Así entre aprendizajes de todas las cosas que se le ocurrían a la mariposa que necesitaba aprender y conversaciones que le gustaba sostener al almendro pasaron los días. Por las noches el almendro se esforzaba soñando con el verano para atemperar su corteza  y recogía sus ramas cuanto podía indicándole a la mariposa los lugares que sentía más resguardados. También lo hacía cuando llovía.
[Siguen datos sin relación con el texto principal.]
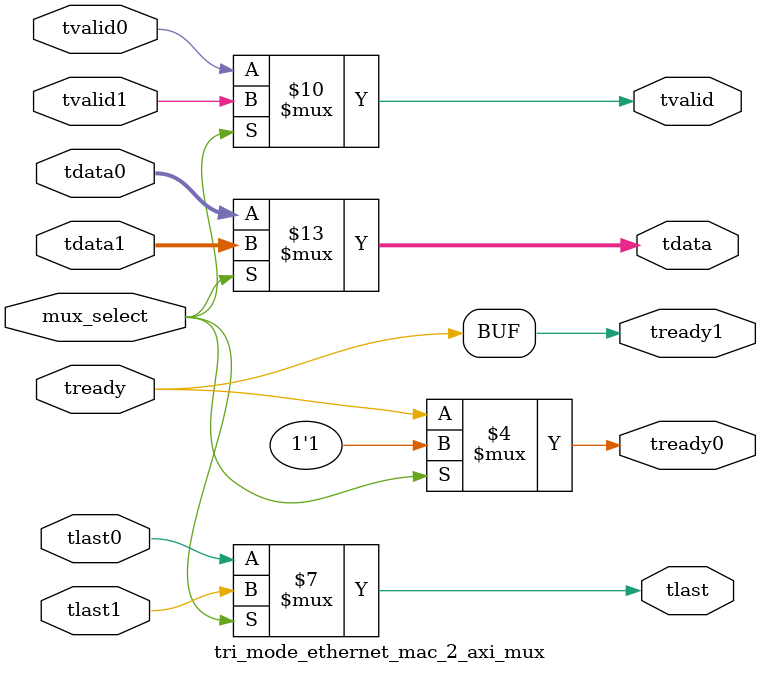
<source format=v>

`timescale 1 ps/1 ps

module tri_mode_ethernet_mac_2_axi_mux (
   input                   mux_select,

   // mux inputs
   input       [7:0]       tdata0,
   input                   tvalid0,
   input                   tlast0,
   output reg              tready0,
   
   input       [7:0]       tdata1,
   input                   tvalid1,
   input                   tlast1,
   output reg              tready1,
   
   // mux outputs
   output reg  [7:0]       tdata,
   output reg              tvalid,
   output reg              tlast,
   input                   tready
);

always @(mux_select or tdata0 or tvalid0 or tlast0 or tdata1 or 
         tvalid1 or tlast1)
begin
   if (mux_select) begin
      tdata    = tdata1;
      tvalid   = tvalid1;
      tlast    = tlast1;
   end
   else begin
      tdata    = tdata0;
      tvalid   = tvalid0;
      tlast    = tlast0;
   end
end

always @(mux_select or tready)
begin
   if (mux_select) begin
      tready0     = 1'b1;
   end
   else begin
      tready0     = tready;
   end
   tready1     = tready;
end

endmodule

</source>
A la mariposa le gustaba ver como caían gotas de agua de sus hojas y al terminar se reía llamándole nube camuflada y el almendro sonreía para sus adentros y hacía que las gotas cayesen más lentamente.

El almendro fue perdiendo sus hojas y la mariposa seguía el vuelo de cada una de ellas guiándolas para que no acabasen lejos, triste a pesar de que él decía que no pasaba nada que no hubiese pasado antes. Pero la mariposa besaba los lugares de los que se desprendían las hojas y bailaba en su recuerdo hermosas danzas cada día más largas y agotadoras.

El almendro formó un hueco en su corteza que le llegase hasta lo más hondo. Allí se recogía la mariposa, en el tranquilizador fluir de la savia cuidando el sueño del almendro y sintiendo que el protegía el suyo.

Entonces se desplegaron las flores blanco rosadas del almendro, a cada cual más bonita. La mariposa iba de una a otra feliz, maravillada, llena de ilusión.

Entonces se escuchó un aroma en el aire que estremeció a la mariposa.

 – Tengo que irme.

 – ¿Ahora? No puedes irte ahora. Mira las flores. Son más hermosas que nunca. Se parecen a ti.

 – Me llama.

 – ¿Quién te llama?

 – Mi corazón.

 – Pero si aún te queda mucho por aprender. Ni tan siquiera sabes vivir en soledad.

 – No. Pero tengo que irme.

Las flores se quedaron mirando en silencio hacia la dirección en que se marchó la mariposa. Llegó la noche y volvió a amanecer. Las flores fueron perdiendo sus pétalos. Con el último de ellos el almendro se durmió.

Regresaron las hojas. Cayeron las hojas.

Le despertaron unas cosquillas por todo su cuerpo. Incontables mariposas recorrían sus ramas como flores de un vivo naranja, como vientos nacidos de un joven arroyo. Retornaron sus sentidos a su sensibilidad. Escuchó sus voces de brisa, su sencilla alegría. Y cuando repentinamente quiso agitarse y echarlas descubrió que no quería hacerlo y abrió pequeños huecos en su corteza y procuró que las pequeñas mariposas no sintieran los colmillos del invierno. Sólo preservó un lugar por más que curiosearon y rebuscaron, un hueco que le llegaba hasta lo más hondo.

 

Hoy llegan tantas mariposas atraídas por la calidez del almendro que parece estar florido todo el año y cuando florece de verdad es tan bello que el sol atardece a su lado. En su corazón descansa una mariposa que llegó aún agotada y vieja una noche solitaria mientras él soñaba con ella.